Australia se resiste a participar en la Cumbre del Clima de Glasgow

Australia se resiste a participar en la Cumbre del Clima de Glasgow

El primer ministro de Australia, Scott Morrison, ha señalado que es posible que no asista a la histórica conferencia climática de la ONU en noviembre, una declaración que ha levantado nuevas críticas a un gobierno que ya hace gala de un pobre historial climático sin vocación de enmienda


Australia parece estarse perfilando como la villana de las conversaciones climáticas de la futura COP26. Si a comienzos de este mes de septiembre salía a la luz que el Gobierno del país oceánico tenía en mente inaugurar 79 nuevas explotaciones de carbón en su territorio y había presionado al Reino Unido para que abandonara varios compromisos climáticos clave de su acuerdo comercial bilateral, lo que le valió la reprimenda de Naciones Unidas, esta semana se ha filtrado que su primer ministro, Scott Morrison, ni siquiera tiene previsto acudir a la histórica cita de Glasgow. En una entrevista, el político conservador ha afirmado que todavía “no ha tomado ninguna decisión final” sobre su asistencia, sugiriendo además que la agenda climática era una “carga” para su país. 

“Tengo que concentrarme en las cosas aquí y relacionadas con el coronavirus. Australia se abrirá en ese momento, así que habrá muchos problemas que manejar y tengo que asegurarme de poder tratarlos todos”, ha explicado Morrison al periódico australiano The West, insistiendo en que las autoridades del país oceánico tiene previstos planes para lograr emisiones netas cero “lo antes posible”, pero sin apuntar a ninguna medida concreta para hacerlo. Una actitud poco ambiciosa en comparación con la mayoría de naciones industrializadas, que ya han establecido objetivos de reducción de gases de efecto invernadero e incluso de neutralidad climática que le he llevado a que, en julio, un informe de la ONU clasificara a Australia en último lugar entre los 170 países miembros por su respuesta al cambio climático.
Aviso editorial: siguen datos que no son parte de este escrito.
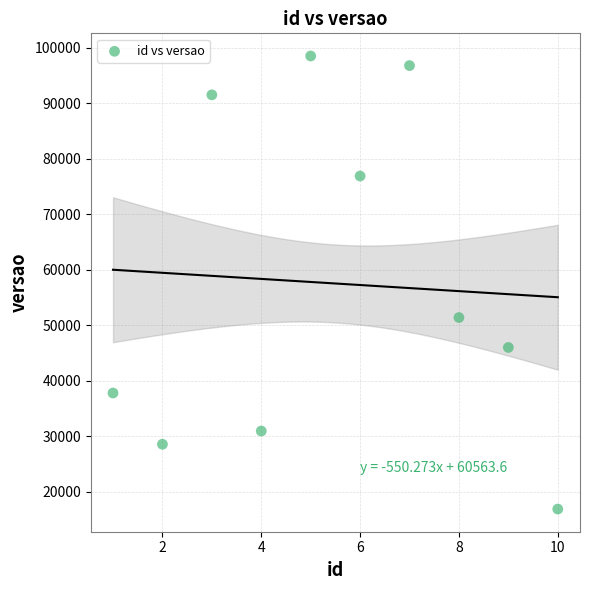

What Y value in the scatter plot is closest to 57710?

51398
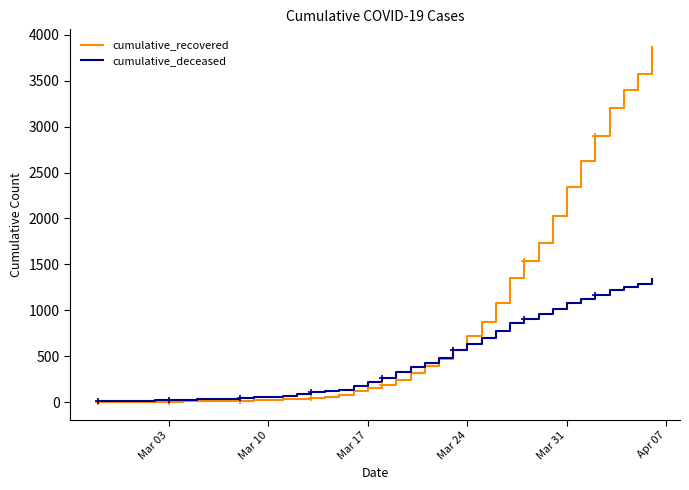

Rank the series by their average value, from lowest to highest.

cumulative_deceased, cumulative_recovered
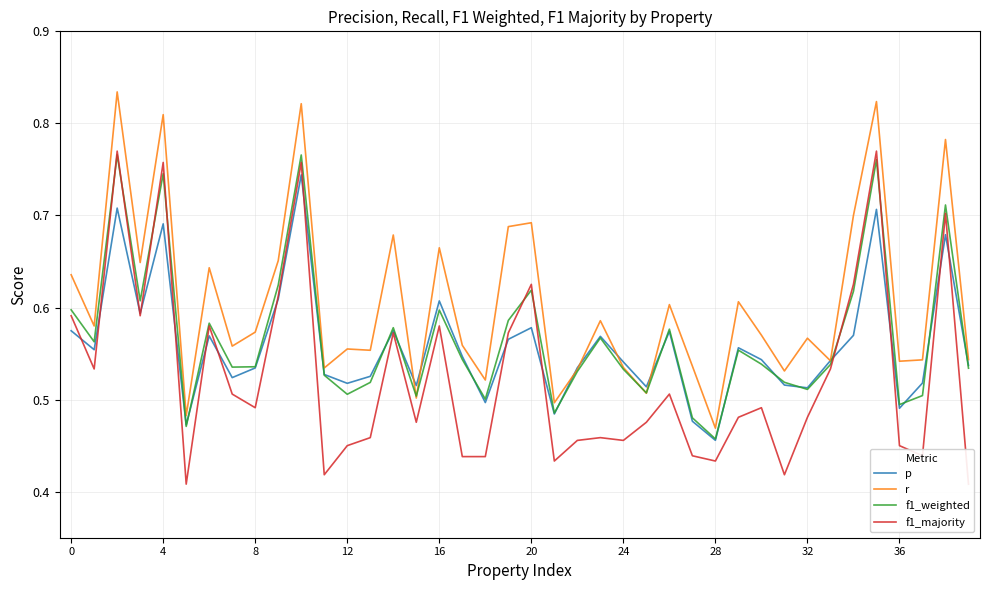

What is the difference between the maximum and minimum values in the f1_majority series?

0.4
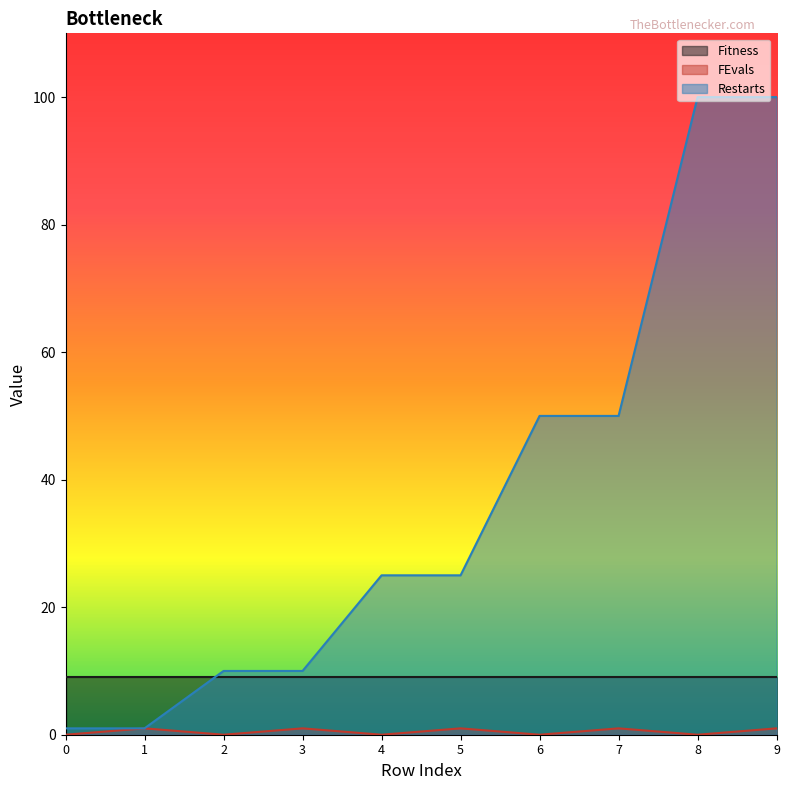

Which series has the largest total across all categories?

Restarts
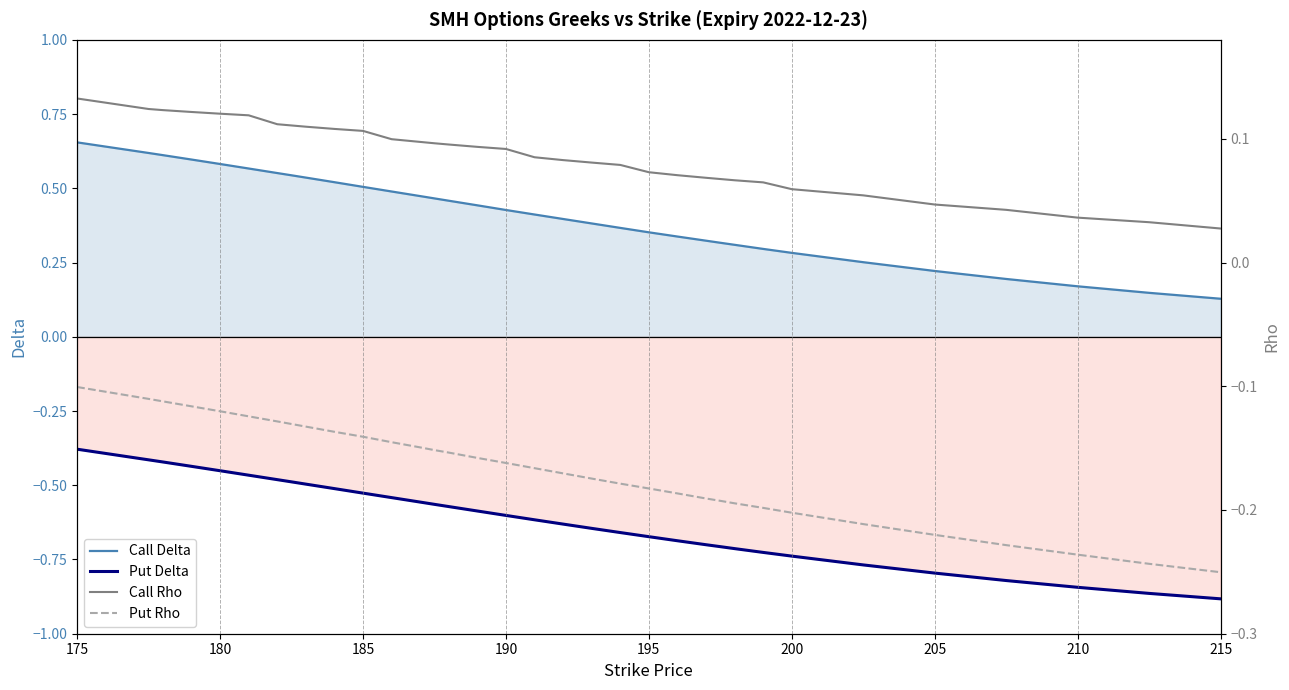

How many lines are shown in the chart?

4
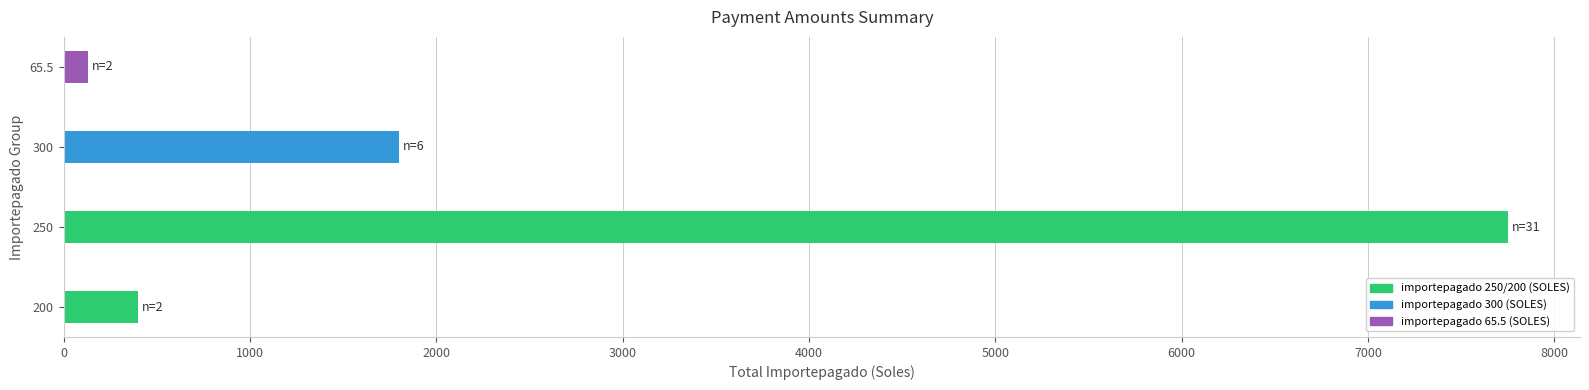

Rank the categories by value from lowest to highest.

65.5, 200, 300, 250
En concreto, Australia se ha comprometido por el momento a reducir sus emisiones de gases de efecto invernadero en un 26-28% para 2030, desde los niveles de 2005, una promesa que se encuentra muy por debajo de los compromisos renovados por los Estados Unidos, la Unión Europea y el Reino Unido, entre otras naciones desarrolladas. Además, el país oceánico no ha cumplido con la fecha límite del 31 de julio de 2021, establecida en el Acuerdo de París de 2015, para aumentar sus compromisos, aunque el Gobierno dice que lo hará antes de las conversaciones climáticas internacionales COP26 que se celebrarán en Glasgow en noviembre.

Incendios
Labores de extinción en los fuegos de Australia en febrero de 2020. | Foto: Efe

Australia tampoco se ha comprometido con las emisiones netas cero para mediados de siglo, un objetivo que sí se han fijado países como Estados Unidos, Japón, China o el Reino Unido, además de la Unión Europea. Y todo ello a pesar de que está previsto que el país sea uno de los “puntos calientes” del cambio climático. Los megaincendios forestales que sufrió el país en 2019 o la sequía de este último año son los ejemplos más evidentes, pero según el último informe del IPCC el futuro que aguarda al país océanico es aún más sombrío, con consecuencias como tasas más altas de aumento del nivel del mar que el promedio mundial, el retroceso de las costas arenosas en muchos lugares, la disminución de la capa de nieve, el aumento de la frecuencia de los días de incendios extremos y una temporada de incendios más larga, además de menos precipitaciones durante el invierno.

A pesar de esta situación, el principal escollo para una mayor participación climática de Australia es, sin duda, su modelo energético y económico. Más del 60% de la electricidad del país fue generada por carbón solo el año pasado, cuando este contaminante material generó alrededor de 50.000 millones de dólares en exportaciones y más de 3.000 millones en regalías, proporcionando empleos directos a más de 50.000 australianos. Una realidad que choca con el objetivo del presidente de la COP26, Alok Sharma, de que el mundo ponga una fecha próxima al final del carbón en la conferencia, imprecindible para que los países reorienten sus compromisos de contener el calentamiento global a 1,5 grados por encima de los niveles preindustriales.